EğitimManşet

İntihar eden akademisyen Mehmet Fatih Traş’ın hocasına son mektubu…

0

Çukurova Üniversitesi İktisadi İdari Bilimler Fakültesi’ndeki dersleri alınan ve ardından intihar eden Dr. Mehmet Fatih Traş’ın bir hocası tarafından ‘PKK sempatizanı’ olarak suçlandığı ortaya çıktı. Traş’ın hocasına yazdığı mektubunun yanı sıra, yakın arkadaşı Lütfü Uçal, “Bu intihar bir politik cinayettir” dedi.

Barış İçin Akademisyenler imzacısı Dr. Mehmet Fatih Tıraş işten atıldıktan sonra okuldaki bir hocasına yazdığı mektupta yaşadıklarını anlattı.

BirGün’den Meltem Yılmaz’ın haberine göre, Dr. Traş, mektubunda “Hakkımda alınan karar gelecekte beni çok zor duruma düşürecek” diyor.

Mektupta şu ifadeler yer alıyor:

Hocam merhabalar yeniden

Hatırlayacağınız gibi birkaç hafta önceki mesajlaşmamızda fakülteden üç ders için görevlendirme aldığımı, bu yolla hem fakülte ile bağımı koruyup hem de ders verme deneyimi kazandığımı ifade etmiş idim.

Ancak geçen hafta olan fakülte kurulunda hocalardan birinin Beşiktaş’taki TAK saldırısından hareketle Türkiye’nin çok hassas günler geçirdiğini, benim Barış İçin Akademisyenler bildirgesinde imzamın olması müsebbibi ile PKK sempatizanı olduğumu ve dolayısıyla bu üç ders için yapılan görevlendirilmelerin iptal edilmesi gerektiğini önerdiğini öğrendim. Buna cevaben Dekan’ın konuyu Rektörlük’e sorduğunu, Rektörlük’ün ise benim fakültedeki görevlendirmemi sakıncalı bulduğunu söylediğini ve gerekeni yapması için Dekanlık’a telkinde bulunduğu bilgisini edindim.

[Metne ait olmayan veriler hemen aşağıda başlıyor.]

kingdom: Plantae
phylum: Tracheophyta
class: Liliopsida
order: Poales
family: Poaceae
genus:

Sonuç olarak gerekçesi ‘görülen lüzum üzerine’ olan bir fakülte yönetim kurulu kararı ile derslerim elimden alındı. Dekan ile yaptığım görüşmede iddianın ispata muhtaç olduğunu, hakkımda açılmış hiçbir dava ve soruşturma olmamasına rağmen dönemin bitimine üç hafta kala alınan bu karar gelecekte başka üniversitelere yollayacağım kadro başvurularında beni çok zor duruma düşüreceğini söylesem de…

“Bu intihar bir politik cinayettir”

Mehmet Fırat Traş’ın yakın arkadaşı olan Lütfü Uçal, arkadaşının yaşama vedasının ardından yazdığı yazıda, Traş’ın intiharının aynı zamanda bir politik cinayet olduğunu vurgulayarak şu ifadeleri kullandı:

Onuru için kendine kıyan bir insan evladı: Mehmet Fatih Traş… Genç bir insan, sevgi dolu, naif…. Alçakgönüllülüğü ile en sıradan insanı utandıran cinsten… Sanata, bilime ve insana dair ne varsa bitip tükenmek bilmeyen bir merak ve coşkuyla yaşadı. Aynı zamanda genç bir akademisyendi… 25 Şubat 2017 gününün ilk saatlerinde sessiz sedasız çekilip gitti aramızdan. Çekip giderken kimseye bir laf etmedi. Çıkışsızlığını gün be gün gösterse de en yakınındakilere, o derin sessizliğin böyle bir sonuca varacağını tahmin edemedi hiç kimse. Birkaç arkadaşına elveda demekle yetindi….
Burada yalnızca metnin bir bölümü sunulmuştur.